── DATA TO USE ──

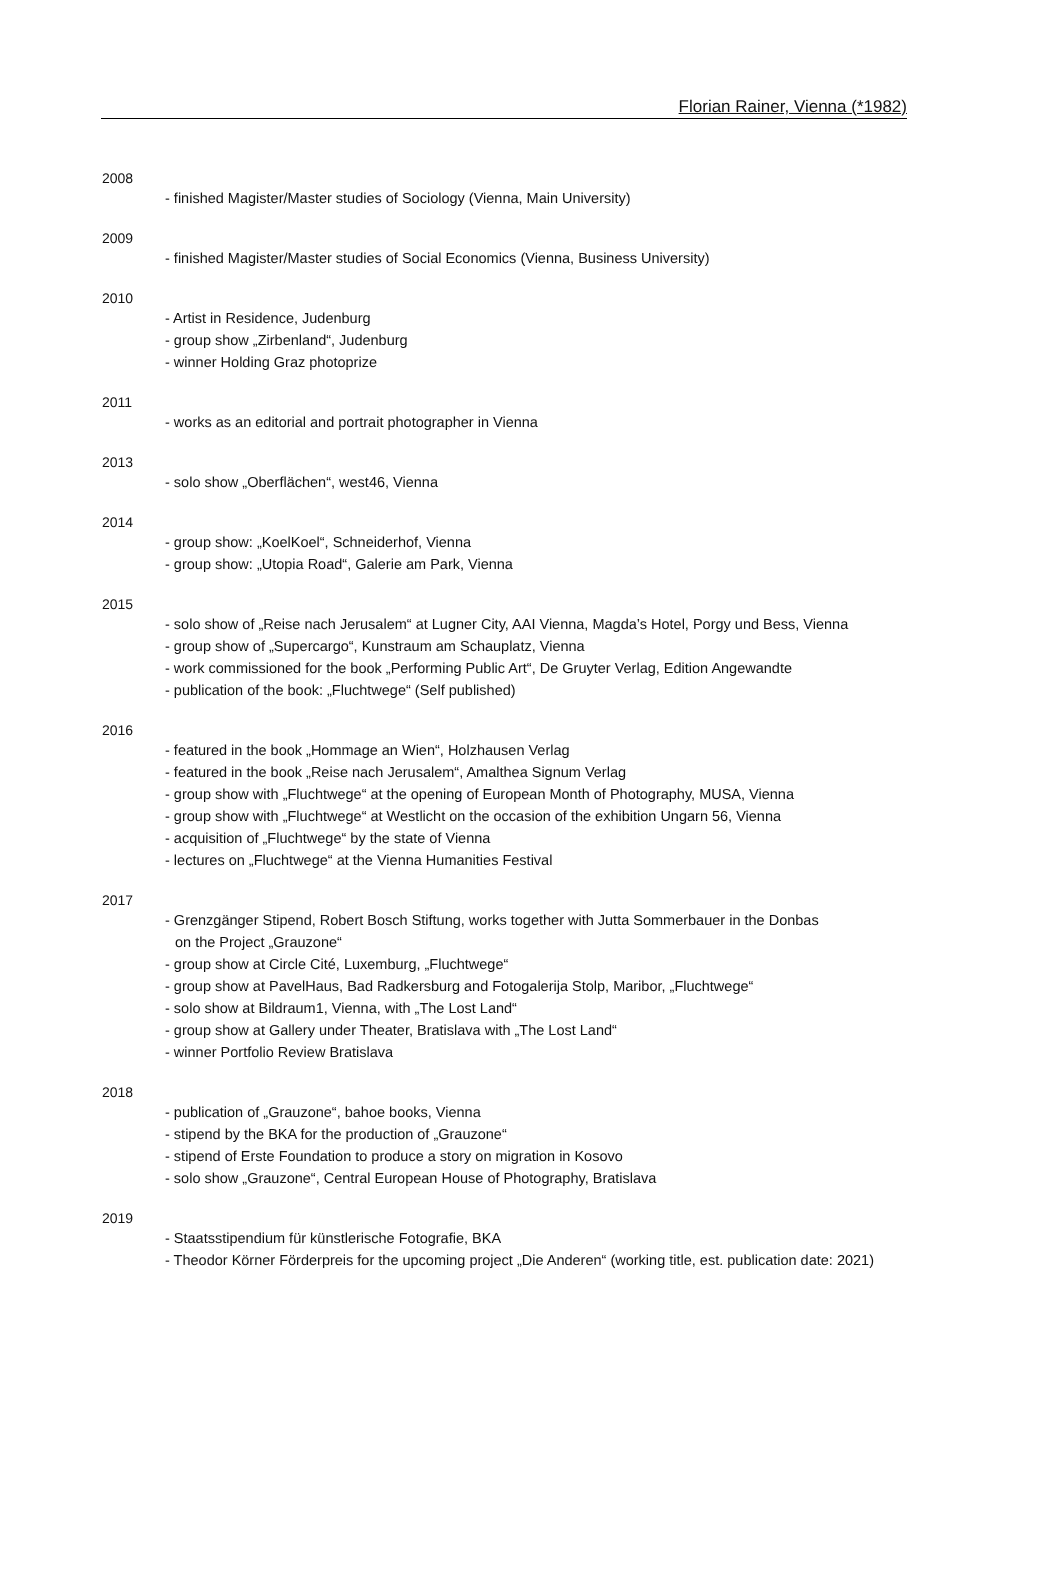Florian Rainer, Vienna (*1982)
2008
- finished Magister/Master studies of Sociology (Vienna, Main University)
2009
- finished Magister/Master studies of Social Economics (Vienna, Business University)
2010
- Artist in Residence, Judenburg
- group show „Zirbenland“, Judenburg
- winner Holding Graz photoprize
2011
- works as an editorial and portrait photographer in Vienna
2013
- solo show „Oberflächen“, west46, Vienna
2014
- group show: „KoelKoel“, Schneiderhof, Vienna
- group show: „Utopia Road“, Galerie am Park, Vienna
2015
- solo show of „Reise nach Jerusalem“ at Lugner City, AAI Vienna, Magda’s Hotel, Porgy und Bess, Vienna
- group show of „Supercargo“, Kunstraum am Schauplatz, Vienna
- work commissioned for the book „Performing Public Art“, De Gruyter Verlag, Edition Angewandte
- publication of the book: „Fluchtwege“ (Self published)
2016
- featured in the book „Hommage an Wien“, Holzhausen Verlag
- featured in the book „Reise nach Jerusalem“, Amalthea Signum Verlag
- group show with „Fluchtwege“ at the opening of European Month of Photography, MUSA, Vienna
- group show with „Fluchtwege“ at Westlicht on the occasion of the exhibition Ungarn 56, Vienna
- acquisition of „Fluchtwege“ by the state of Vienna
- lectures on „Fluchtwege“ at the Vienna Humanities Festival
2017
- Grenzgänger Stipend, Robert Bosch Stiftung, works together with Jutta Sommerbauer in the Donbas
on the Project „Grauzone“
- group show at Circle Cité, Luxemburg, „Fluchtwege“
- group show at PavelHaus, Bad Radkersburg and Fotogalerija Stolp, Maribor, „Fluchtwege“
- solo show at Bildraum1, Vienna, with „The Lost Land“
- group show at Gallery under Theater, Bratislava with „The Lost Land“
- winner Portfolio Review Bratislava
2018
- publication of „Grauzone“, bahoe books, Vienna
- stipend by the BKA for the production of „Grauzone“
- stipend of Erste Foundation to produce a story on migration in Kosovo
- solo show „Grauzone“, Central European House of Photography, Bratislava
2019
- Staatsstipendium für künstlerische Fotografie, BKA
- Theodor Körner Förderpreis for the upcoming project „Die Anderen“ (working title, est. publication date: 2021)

───

## ACTIVITY
In how many lines of the listing does the word "Magister" appear? Give the number by itself.

## RESPONSE TO THIS EXERCISE
2